The recipe above generally makes a varnish that isn’t terribly glossy, depends on absorbency of the painting. If you want a satin or matte appearance, you have a few options. The easiest is to wait for the varnish to set up a bit, maybe 30 minutes, and drag a dry brush through the varnish layer to slightly disturb the surface, making it more matte. You could also add some microcrystalline wax to the varnish (Cosmoloid 80H). I prefer to varnish first with a gloss varnish to make the colors rich, then spray apply a matte varnish on top of that to adjust the sheen.

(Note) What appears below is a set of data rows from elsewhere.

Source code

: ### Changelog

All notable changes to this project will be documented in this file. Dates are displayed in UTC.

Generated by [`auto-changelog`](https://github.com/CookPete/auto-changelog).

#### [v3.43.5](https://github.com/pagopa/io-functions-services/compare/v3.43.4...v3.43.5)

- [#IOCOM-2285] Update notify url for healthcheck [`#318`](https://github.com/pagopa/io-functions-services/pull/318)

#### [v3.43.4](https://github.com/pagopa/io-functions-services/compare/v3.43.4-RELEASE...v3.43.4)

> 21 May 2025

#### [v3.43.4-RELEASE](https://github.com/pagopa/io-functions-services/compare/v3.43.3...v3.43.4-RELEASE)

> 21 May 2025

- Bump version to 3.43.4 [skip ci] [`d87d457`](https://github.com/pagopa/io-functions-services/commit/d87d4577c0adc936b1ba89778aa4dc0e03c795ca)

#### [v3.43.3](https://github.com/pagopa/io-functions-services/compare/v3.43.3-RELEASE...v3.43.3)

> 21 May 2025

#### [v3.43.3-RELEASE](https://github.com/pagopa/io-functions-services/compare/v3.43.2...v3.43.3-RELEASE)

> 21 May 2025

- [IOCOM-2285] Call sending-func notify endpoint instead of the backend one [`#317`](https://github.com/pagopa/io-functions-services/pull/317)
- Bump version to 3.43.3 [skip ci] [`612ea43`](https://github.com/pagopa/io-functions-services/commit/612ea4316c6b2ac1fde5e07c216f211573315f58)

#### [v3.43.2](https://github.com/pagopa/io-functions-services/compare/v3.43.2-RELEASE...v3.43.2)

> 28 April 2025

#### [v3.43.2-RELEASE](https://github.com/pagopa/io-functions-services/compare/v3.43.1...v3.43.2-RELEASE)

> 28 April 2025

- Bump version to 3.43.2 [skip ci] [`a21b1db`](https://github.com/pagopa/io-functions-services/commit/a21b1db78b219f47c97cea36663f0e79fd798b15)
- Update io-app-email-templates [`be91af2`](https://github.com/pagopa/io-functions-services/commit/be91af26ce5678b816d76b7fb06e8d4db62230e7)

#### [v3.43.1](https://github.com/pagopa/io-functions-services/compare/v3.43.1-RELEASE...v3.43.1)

This varnish is removable with Gamsol, mineral spirits, or turpentine.

Painting 1 students varnishing their master transcriptions.

Real Gesso

The term gesso simply refers to chalk, gypsum, or plaster. The term came to be used in the 20th century to describe a primer made from chalk and acrylic polymer emulsion. What follows is a recipe for traditional gesso made with hide glue, used in egg tempera, casein, and even oil painting.

  • 16 fluid ounces water
  • 1 ounce of rabbitskin glue (2 tablespoons)
  • 24 ounces (by volume) of marble dust or whiting
  • An ounce or two of the marble dust can be replaced with Titanium Dioxide white pigment to make a brighter more opaque gesso.

Soak the powdered glue in water overnight and heat it in a double-boiler. It shouldn’t be heated more than 140° F.

Add the marble dust slowly while stirring, avoiding air bubbles. The double boiler will hold heat for quite awhile to keep the gesso workable. Put it back on the burner to warm it up if you need to.

To gesso a panel, first apply a thin layer of rabbitskin glue, same recipe as above but without the marble dust. Follow this with at least 4 thin even coats of gesso, dry between each layer. The next day, sand your panel starting with say 120 grit sandpaper, moving on up to 400 grit or so, even 1000 grit if you like for a fantastically smooth surface.

This recipe is adapted from the American Egg Tempera Society.